Sonification at NCSA: An interview with Robin Bargar









The Vanilla Sound Server

Bargar sees the Audio Development Group as having two immediate goals. "We want to create sound controlled in real time -- not pre-recorded or pre-produced -- while still producing a high-fidelity sound signal." He feels this is a critical milestone to reach before sonification becomes meaningful to a lot of people. The second goal is understanding the importance of the sound coming from the machine itself. "It's just as important as the real-time element. The sound needs to come from the native graphics platform, not a peripheral music box." To accomplish both goals, NCSA's Audio Group created the Vanilla Sound Server.

The Vanilla Sound Server (VSS), in development since 1993, is software designed to generate synchronized sound in real time for interactive computing environments, like VR. "The idea of calling it vanilla is to get at the notion of being at a very basic, general level of sound production," Bargar clarifies. We understood from the start that we were designing a system that had to be used by non-experts in a wide variety of applications and sciences." The key elements of VSS development were sound production on a computer without a special sound card, interactive in real time, and synchronized to the computer graphics display. The further step focused on a process Bargar refers to as "sound authoring," allowing users to customize their sounds.

__ASSIGNED TASK A__:
According to the interview about sonification at NCSA, since what year has the Vanilla Sound Server been in development?

__EXERCISE MATERIAL__:
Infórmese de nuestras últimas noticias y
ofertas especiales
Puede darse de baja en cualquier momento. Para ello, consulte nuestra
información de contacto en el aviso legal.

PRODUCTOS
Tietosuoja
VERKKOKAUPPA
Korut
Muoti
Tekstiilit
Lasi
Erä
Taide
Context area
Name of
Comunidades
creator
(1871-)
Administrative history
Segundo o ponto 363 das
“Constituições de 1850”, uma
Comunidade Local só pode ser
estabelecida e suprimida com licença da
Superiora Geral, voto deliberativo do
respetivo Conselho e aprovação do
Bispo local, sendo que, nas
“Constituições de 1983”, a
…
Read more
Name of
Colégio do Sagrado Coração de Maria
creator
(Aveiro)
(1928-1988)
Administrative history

__ASSIGNED TASK B__:
How many lines of the listing contain the string "Constituições", with case counting? Give only the number.

__RESPONSE BOX A__:
1993

__RESPONSE BOX B__:
2